## EXERCISE GOAL:
Emit an exact copy of the lines running from the start of the records to the line containing "- Swipe: avoid", both included.

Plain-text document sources

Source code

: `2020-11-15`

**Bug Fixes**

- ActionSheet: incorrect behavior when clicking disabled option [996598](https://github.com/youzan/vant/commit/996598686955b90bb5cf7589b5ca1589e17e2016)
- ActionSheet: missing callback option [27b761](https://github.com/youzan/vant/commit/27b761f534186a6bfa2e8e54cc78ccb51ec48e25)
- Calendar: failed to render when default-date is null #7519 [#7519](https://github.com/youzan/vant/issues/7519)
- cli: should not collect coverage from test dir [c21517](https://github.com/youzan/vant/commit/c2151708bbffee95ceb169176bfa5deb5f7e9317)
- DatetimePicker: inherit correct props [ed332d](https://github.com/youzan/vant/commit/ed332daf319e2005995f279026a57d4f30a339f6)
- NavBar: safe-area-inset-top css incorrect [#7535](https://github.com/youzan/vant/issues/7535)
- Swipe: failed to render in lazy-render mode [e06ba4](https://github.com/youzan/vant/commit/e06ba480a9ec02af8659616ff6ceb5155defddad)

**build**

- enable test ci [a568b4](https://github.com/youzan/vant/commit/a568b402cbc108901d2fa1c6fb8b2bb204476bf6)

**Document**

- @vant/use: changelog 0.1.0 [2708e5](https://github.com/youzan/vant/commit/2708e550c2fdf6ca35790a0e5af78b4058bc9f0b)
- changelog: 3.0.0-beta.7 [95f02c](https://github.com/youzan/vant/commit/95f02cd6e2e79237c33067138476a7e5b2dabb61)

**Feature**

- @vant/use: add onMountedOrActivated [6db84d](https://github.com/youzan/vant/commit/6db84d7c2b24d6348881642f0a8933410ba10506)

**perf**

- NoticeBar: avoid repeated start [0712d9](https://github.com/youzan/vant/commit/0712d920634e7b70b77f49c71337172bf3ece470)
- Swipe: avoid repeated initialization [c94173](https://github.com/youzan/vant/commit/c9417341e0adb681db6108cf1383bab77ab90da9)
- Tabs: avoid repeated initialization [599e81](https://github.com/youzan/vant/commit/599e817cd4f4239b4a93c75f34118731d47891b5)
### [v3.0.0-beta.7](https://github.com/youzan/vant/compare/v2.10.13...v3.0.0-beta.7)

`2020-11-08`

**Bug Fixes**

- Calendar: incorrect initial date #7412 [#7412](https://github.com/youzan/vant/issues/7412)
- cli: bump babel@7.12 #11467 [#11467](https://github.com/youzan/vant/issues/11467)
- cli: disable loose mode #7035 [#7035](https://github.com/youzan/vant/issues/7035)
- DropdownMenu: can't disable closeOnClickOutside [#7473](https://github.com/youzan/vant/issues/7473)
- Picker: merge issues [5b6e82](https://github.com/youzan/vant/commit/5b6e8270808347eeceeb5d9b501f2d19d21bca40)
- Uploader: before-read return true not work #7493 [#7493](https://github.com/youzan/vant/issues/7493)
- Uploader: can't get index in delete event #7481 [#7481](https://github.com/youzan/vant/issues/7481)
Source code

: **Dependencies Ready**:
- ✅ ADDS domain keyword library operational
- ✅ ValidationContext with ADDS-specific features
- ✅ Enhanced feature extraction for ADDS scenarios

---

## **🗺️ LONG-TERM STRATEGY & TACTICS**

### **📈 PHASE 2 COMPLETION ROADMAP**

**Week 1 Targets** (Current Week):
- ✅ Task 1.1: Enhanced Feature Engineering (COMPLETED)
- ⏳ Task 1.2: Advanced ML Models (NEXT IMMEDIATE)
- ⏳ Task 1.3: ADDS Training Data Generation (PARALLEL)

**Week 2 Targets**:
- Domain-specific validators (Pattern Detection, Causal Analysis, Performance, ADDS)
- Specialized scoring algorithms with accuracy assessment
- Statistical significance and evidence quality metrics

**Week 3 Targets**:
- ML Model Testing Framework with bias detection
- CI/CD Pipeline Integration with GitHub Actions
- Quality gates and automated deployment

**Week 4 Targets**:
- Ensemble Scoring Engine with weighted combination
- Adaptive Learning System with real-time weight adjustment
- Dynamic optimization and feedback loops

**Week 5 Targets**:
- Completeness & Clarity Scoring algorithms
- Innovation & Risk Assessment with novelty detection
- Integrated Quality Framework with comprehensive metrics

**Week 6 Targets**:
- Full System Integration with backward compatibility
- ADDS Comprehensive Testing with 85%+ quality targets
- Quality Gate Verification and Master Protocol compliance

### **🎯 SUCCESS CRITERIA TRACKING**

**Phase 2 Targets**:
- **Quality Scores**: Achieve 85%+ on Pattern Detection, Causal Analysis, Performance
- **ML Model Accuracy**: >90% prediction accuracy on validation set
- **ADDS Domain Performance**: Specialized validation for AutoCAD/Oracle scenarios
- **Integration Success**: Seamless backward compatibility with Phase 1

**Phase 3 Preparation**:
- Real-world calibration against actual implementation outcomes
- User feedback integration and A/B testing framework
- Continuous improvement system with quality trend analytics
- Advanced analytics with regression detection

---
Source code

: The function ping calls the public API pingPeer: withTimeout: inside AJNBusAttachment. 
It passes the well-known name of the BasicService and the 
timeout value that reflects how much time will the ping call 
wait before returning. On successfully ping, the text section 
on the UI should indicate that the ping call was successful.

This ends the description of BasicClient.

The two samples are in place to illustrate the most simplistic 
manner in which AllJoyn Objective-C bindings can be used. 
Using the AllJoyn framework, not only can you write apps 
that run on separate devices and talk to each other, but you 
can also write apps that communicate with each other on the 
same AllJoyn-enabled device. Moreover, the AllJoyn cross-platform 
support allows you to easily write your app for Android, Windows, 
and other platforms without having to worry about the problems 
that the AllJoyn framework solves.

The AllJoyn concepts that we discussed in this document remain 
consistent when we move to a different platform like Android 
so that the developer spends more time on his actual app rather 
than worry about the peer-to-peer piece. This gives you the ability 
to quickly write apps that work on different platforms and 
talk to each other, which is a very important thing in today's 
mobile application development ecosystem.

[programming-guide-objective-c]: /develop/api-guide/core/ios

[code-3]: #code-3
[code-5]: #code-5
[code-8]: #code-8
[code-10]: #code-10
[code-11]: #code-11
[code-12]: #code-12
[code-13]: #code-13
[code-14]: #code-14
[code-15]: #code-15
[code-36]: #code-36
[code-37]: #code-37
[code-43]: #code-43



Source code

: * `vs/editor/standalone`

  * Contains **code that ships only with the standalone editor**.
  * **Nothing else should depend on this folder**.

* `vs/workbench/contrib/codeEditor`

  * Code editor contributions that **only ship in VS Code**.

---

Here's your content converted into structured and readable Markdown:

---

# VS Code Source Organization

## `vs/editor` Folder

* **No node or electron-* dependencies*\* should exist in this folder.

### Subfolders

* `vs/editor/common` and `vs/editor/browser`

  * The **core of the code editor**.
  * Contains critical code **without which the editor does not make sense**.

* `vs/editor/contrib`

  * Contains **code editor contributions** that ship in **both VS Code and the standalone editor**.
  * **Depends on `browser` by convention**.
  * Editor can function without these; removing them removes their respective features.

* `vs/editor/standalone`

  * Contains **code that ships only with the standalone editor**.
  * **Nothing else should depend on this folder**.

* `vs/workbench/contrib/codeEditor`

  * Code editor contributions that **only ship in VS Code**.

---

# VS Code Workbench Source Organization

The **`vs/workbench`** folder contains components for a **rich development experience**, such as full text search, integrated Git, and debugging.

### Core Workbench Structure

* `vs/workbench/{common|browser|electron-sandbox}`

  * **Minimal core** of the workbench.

## TASK RESULT:
Source code

: `2020-11-15`

**Bug Fixes**

- ActionSheet: incorrect behavior when clicking disabled option [996598](https://github.com/youzan/vant/commit/996598686955b90bb5cf7589b5ca1589e17e2016)
- ActionSheet: missing callback option [27b761](https://github.com/youzan/vant/commit/27b761f534186a6bfa2e8e54cc78ccb51ec48e25)
- Calendar: failed to render when default-date is null #7519 [#7519](https://github.com/youzan/vant/issues/7519)
- cli: should not collect coverage from test dir [c21517](https://github.com/youzan/vant/commit/c2151708bbffee95ceb169176bfa5deb5f7e9317)
- DatetimePicker: inherit correct props [ed332d](https://github.com/youzan/vant/commit/ed332daf319e2005995f279026a57d4f30a339f6)
- NavBar: safe-area-inset-top css incorrect [#7535](https://github.com/youzan/vant/issues/7535)
- Swipe: failed to render in lazy-render mode [e06ba4](https://github.com/youzan/vant/commit/e06ba480a9ec02af8659616ff6ceb5155defddad)

**build**

- enable test ci [a568b4](https://github.com/youzan/vant/commit/a568b402cbc108901d2fa1c6fb8b2bb204476bf6)

**Document**

- @vant/use: changelog 0.1.0 [2708e5](https://github.com/youzan/vant/commit/2708e550c2fdf6ca35790a0e5af78b4058bc9f0b)
- changelog: 3.0.0-beta.7 [95f02c](https://github.com/youzan/vant/commit/95f02cd6e2e79237c33067138476a7e5b2dabb61)

**Feature**

- @vant/use: add onMountedOrActivated [6db84d](https://github.com/youzan/vant/commit/6db84d7c2b24d6348881642f0a8933410ba10506)

**perf**

- NoticeBar: avoid repeated start [0712d9](https://github.com/youzan/vant/commit/0712d920634e7b70b77f49c71337172bf3ece470)
- Swipe: avoid repeated initialization [c94173](https://github.com/youzan/vant/commit/c9417341e0adb681db6108cf1383bab77ab90da9)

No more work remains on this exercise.